A U of S field trial in 2015 and 2016 compared IDC sensitive and IDC tolerant soybean variety responses to Fe fertilization. The soil was slightly saline with high nitrates and a high pH on the lower slope of the field. In 2015, the weather was very dry, and there was no response to Fe fertilization. The weather was wetter in 2016, and the IDC sensitive variety responded significantly to foliar Fe, but the IDC tolerant variety did not.

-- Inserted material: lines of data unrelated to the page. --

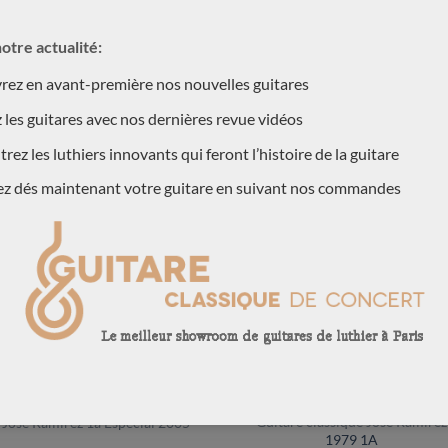
otre actualité:
ez en avant-première nos nouvelles guitares
 les guitares avec nos dernières revue vidéos
RES CLASSIQUES DE JOSÉ RAMIREZ PRÉCÉDEM
rez les luthiers innovants qui feront l’histoire de la guitare
ez dés maintenant votre guitare en suivant nos commandes
ndue
Vendue
Guitare classique Jose Ramirez
Jose Ramirez 1a Especial 2005
1979 1A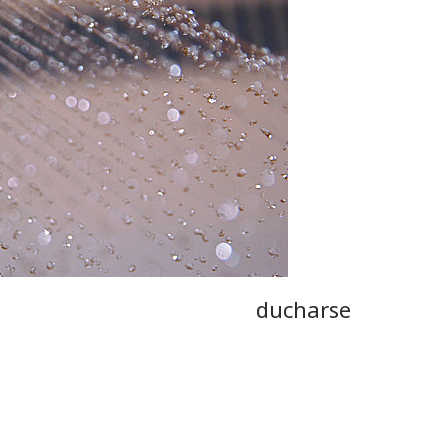
ducharse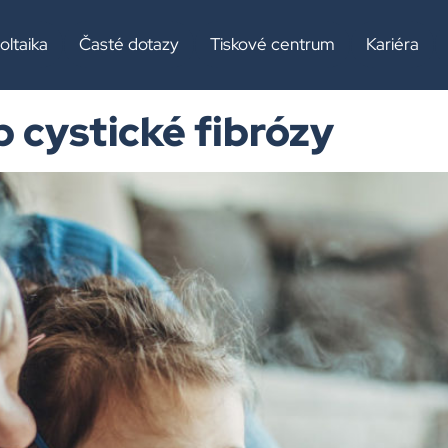
draví a sociál
oltaika
Časté dotazy
Tiskové centrum
Kariéra
 cystické fibrózy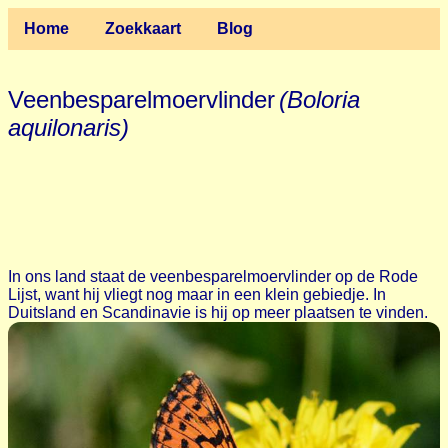
Home
Zoekkaart
Blog
Veenbesparelmoervlinder
(Boloria
aquilonaris)
In ons land staat de veenbesparelmoervlinder op de Rode
Lijst, want hij vliegt nog maar in een klein gebiedje. In
Duitsland en Scandinavie is hij op meer plaatsen te vinden.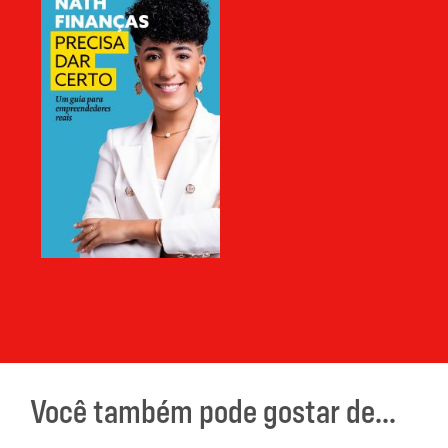
Você também pode gostar de...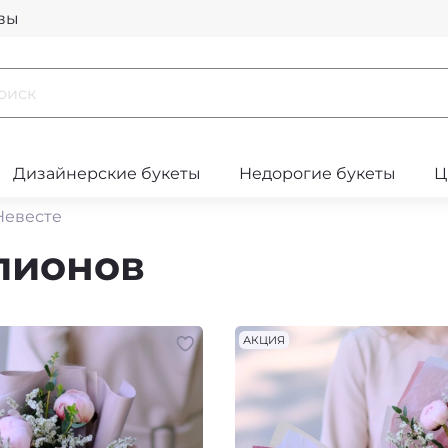
вы
Дизайнерские букеты
Недорогие букеты
Ц
Невесте
 пионов
АКЦИЯ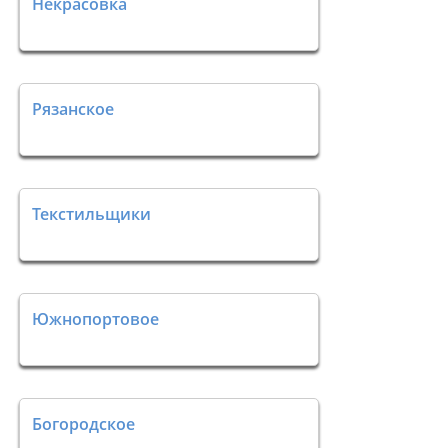
Некрасовка
Рязанское
Текстильщики
Южнопортовое
Богородское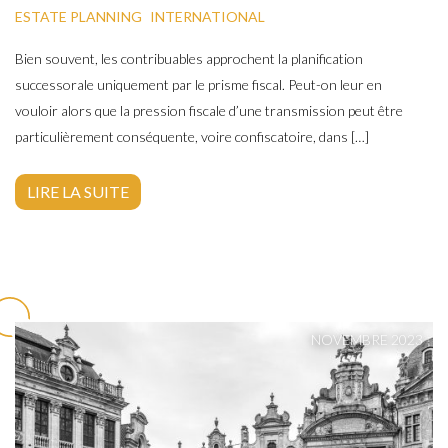
ESTATE PLANNING
INTERNATIONAL
Bien souvent, les contribuables approchent la planification
successorale uniquement par le prisme fiscal. Peut-on leur en
vouloir alors que la pression fiscale d’une transmission peut être
particulièrement conséquente, voire confiscatoire, dans […]
LIRE LA SUITE
NOVEMBRE 2023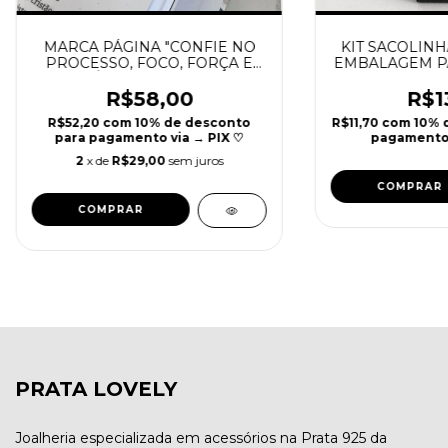
MARCA PÁGINA "CONFIE NO
KIT SACOLINHA
PROCESSO, FOCO, FORÇA E
EMBALAGEM P
FÉ." ♥ | REF PE805
R$58,00
R$1
R$52,20
com
10% de desconto
R$11,70
com
10% 
para pagamento via → PIX ♡
pagamento 
2
x de
R$29,00
sem juros
PRATA LOVELY
Joalheria especializada em acessórios na Prata 925 da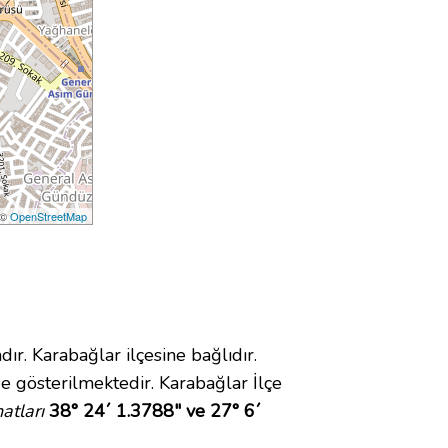
 ©
OpenStreetMap
 Karabağlar ilçesine bağlıdır.
 gösterilmektedir. Karabağlar İlçe
atları
38° 24´ 1.3788" ve 27° 6´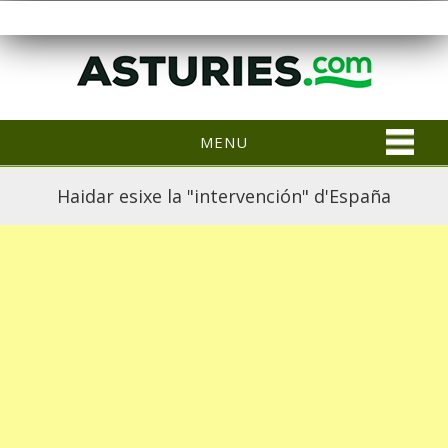
MENU
Haidar esixe la "intervención" d'España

“Genetics are the best defense when IDC is a concern,” says Schoenau. “Foliar Fe may be suitable as a rescue treatment.”

Chloride
Cereals can respond to Cl fertilization on highly leached soils with low extractable Cl. The response may be related to disease pressure, although the responses are variable. A U of S study in the late 1990s found an application of 40 lb./ac. (45 kg/ha) of KCl (potassium chloride) increased wheat yield in a highly leached depression in a wet year, but no response in the following dry year.

“The more widespread use of potash in recent years has likely reduced the incidence of Cl as a crop limitation,” says Schoenau. “And nearly all Cl remains in the straw and is recycled back into the soil.”

Schoenau says that micronutrients, in general, become more important when farmers are aiming for the top of the yield curve. Their use as a fertilizer should be considered when backed up by soil and plant evidence of deficiency in the short term, and a single application to the soil may provide benefit over a number of years in the rotational cycle.

“The patchy and variable nature of micronutrient deficiencies makes them an obvious target for precision fertilization,” says Schoenau.